Around 20 trusts are not expected to achieve FT status by that time. Twenty with no date are in London and include Barts and the London, and West Middlesex University Hospital. The chief executives of these have recently resigned and Barts/London has £1.2bn PFI to pay for. The rest are; Great Ormond St, Newham, North West London, Barking Havering and Redbridge, Barnet and Chase Farm, Bromley, Epsom and St Helier, QE Woolwich, QMH Sidcup, West Middlesex and Whipps Cross.

One concludes that the main reason why they are not applying is that they cannot reduce their ‘deficits’.

Whittington Hospital has withdrawn it’s FT application. A local councillor said that essential funds are being diverted to the new £12.8m Hornsey Central polyclinic, spelling disaster for the Whittington.

(Tottenham Journal, 07.05.09)

What happens to trusts which do not become FTs?

The DH puts forward several options; merger, being taken over by another FT, split, NHS franchise, private franchise, board removal or closure. Bill Moyes. Chairman of Monitor said ‘They might have to be broken up into components that are viable and components that are not viable.’
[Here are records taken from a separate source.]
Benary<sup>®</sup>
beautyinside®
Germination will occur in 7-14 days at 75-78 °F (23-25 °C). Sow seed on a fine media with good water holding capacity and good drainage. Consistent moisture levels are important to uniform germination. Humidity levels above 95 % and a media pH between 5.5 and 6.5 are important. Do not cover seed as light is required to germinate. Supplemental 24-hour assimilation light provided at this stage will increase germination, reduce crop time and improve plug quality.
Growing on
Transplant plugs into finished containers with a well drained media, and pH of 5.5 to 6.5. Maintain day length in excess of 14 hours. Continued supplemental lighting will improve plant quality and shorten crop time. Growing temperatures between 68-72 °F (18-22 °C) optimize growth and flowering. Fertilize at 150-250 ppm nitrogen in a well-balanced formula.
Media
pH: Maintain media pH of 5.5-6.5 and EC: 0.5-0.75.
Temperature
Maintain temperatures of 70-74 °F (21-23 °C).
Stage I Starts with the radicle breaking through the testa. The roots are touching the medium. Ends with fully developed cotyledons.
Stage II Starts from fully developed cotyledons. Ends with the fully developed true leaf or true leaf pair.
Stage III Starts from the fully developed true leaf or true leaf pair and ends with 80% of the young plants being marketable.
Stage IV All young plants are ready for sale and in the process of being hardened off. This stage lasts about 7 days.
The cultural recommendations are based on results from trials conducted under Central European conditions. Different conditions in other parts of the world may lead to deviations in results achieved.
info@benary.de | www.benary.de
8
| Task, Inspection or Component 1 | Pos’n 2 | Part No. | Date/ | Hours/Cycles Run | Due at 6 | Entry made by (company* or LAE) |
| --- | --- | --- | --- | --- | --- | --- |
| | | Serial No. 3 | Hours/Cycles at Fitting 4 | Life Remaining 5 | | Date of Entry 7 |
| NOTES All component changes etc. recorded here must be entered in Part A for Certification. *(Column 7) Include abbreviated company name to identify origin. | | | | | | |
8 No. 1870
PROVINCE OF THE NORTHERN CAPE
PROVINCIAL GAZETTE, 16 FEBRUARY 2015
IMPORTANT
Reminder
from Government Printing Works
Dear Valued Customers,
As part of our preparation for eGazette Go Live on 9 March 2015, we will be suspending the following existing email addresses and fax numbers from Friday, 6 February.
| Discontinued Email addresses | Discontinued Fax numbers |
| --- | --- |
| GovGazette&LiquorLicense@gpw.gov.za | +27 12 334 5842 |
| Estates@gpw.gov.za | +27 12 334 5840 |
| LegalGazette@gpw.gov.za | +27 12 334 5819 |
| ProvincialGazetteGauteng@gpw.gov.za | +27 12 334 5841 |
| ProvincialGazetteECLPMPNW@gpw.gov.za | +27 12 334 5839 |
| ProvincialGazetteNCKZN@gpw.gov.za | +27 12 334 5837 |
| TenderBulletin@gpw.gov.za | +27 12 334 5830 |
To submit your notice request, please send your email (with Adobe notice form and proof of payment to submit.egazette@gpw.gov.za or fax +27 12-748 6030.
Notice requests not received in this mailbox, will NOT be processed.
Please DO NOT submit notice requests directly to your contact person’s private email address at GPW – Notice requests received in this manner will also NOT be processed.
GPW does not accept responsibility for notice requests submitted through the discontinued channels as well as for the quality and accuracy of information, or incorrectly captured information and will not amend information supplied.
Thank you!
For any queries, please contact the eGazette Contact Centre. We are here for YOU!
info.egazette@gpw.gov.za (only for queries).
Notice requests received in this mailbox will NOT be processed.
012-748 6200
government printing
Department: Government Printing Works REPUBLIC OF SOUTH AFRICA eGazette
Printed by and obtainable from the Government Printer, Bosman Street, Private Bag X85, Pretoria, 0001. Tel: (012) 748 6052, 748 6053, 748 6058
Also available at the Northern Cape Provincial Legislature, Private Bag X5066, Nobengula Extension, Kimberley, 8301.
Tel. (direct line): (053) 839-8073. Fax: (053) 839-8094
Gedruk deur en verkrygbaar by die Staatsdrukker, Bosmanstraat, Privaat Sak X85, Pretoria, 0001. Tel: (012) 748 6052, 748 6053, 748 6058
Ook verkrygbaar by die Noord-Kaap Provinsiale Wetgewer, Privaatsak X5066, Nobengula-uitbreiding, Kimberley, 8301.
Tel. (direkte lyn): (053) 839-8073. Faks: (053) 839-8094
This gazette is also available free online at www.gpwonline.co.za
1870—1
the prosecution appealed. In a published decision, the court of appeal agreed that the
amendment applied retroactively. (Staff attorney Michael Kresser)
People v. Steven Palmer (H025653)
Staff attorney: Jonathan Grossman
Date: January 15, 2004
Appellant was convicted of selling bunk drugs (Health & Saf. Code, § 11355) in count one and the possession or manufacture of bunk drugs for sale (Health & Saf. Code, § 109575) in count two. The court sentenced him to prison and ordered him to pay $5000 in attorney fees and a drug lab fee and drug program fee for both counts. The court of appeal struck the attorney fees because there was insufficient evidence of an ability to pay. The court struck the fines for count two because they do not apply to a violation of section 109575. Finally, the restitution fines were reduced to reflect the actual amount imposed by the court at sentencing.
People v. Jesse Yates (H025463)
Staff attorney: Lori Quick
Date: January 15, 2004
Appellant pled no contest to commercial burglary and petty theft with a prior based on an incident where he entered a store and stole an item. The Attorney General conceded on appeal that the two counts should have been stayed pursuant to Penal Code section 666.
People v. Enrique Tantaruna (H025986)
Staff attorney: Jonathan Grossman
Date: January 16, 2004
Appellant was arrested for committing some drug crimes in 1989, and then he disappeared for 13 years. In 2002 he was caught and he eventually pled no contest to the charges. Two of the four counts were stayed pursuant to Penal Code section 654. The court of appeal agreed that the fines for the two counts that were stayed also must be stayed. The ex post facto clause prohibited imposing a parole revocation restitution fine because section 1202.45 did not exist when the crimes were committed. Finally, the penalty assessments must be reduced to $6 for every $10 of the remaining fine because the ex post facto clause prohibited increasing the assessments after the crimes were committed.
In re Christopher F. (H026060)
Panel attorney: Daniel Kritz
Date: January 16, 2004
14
Frank Dobson MP is quoted as saying ‘All the options set out are absolutely lunatic and no one in their right mind would want Great Ormond Street to be anything other than continue as it is as Britain’s leading children’s Hospital.’ (HSJ 19.03.09)

The Health Bill empowers the government to close a trust which is financially or clinically ‘failing’ within 30 days and to hand it over to the private sector.

The stage is set for mass hospital closures.

Lord Carter of Coles, the chairman of the Co-operation and Competition panel said ‘Once you have created a market, the law of unintended consequences kicks in and big issues arise.’ He commented that free-standing NHS foundation trusts might evolve into eight or ten big hospital chains over the next five to ten years.

Conclusion

This government is racing ahead with silently privatising the NHS, through turning hospitals into foundation trust businesses. It hopes to let the market rip with the going out of business, merger and closure of many of them.

Meanwhile, billions of public money are being poured into unnecessary ISTCs, polyclinics and Urgent Care Centres, PFIs and LIFTs, when all that was ever needed was proper funding of our NHS GP surgeries, District General and specialist hospitals and community care.

It is urgently necessary for NHS staff, patients, the public and trade unions to form an alliance and defend our publicly provided comprehensive service, insist on proper funding for frontline services and end the massive waste and decimation of care that privatisation brings.

No to polyclinics, ISTCs and Foundation Trusts!

The Visteon workers showed the way with their occupation!

March to save Chase Farm as an acute DGH on June 6th!